> _OBJECTIVE_:
Starting with the line in the listing below that contains "pose: elev=294.8 azim=115.5" and going on through the line that contains "Dot at: (315, 272)", write out each line as one string in a JSON list. Leave out blank lines and the pictures.

> _RECORDED DATA_:

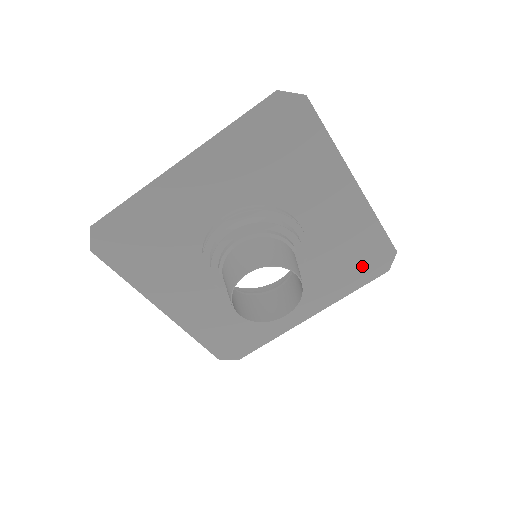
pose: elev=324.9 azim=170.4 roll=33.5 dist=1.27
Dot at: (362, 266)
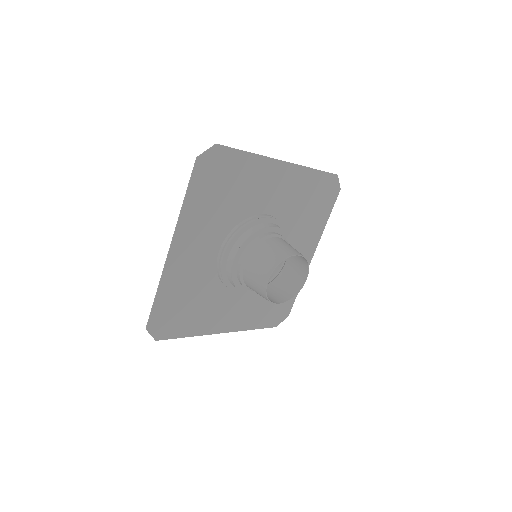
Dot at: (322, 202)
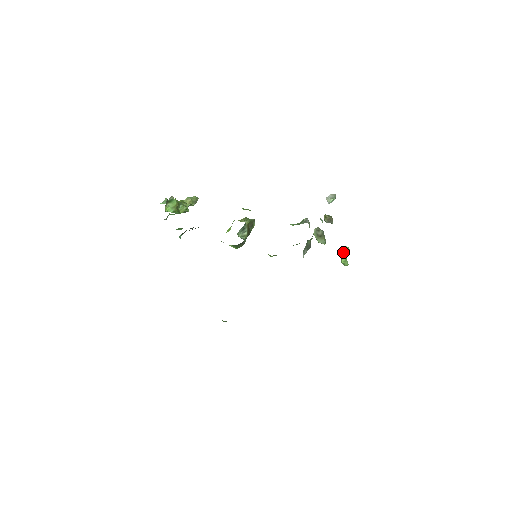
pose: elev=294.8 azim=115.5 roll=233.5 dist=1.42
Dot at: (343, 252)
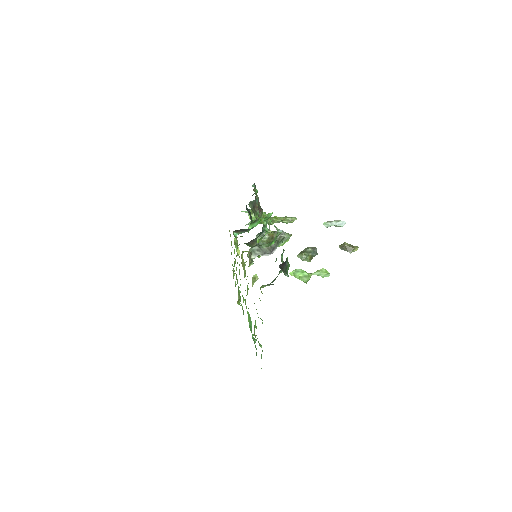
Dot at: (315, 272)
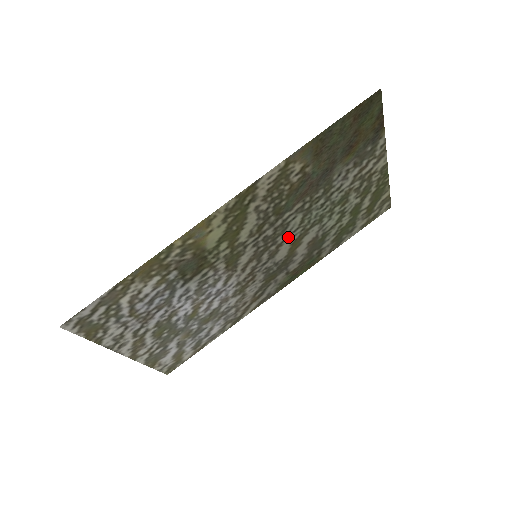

...

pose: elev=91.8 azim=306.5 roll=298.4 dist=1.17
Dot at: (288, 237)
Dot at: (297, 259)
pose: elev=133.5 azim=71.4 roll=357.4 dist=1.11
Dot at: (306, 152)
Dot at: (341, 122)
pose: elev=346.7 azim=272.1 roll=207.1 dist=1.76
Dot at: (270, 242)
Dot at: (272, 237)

> _FINAL RESULT_:
[
  "pose: elev=294.8 azim=115.5 roll=233.5 dist=1.42",
  "Dot at: (343, 252)",
  "Dot at: (315, 272)"
]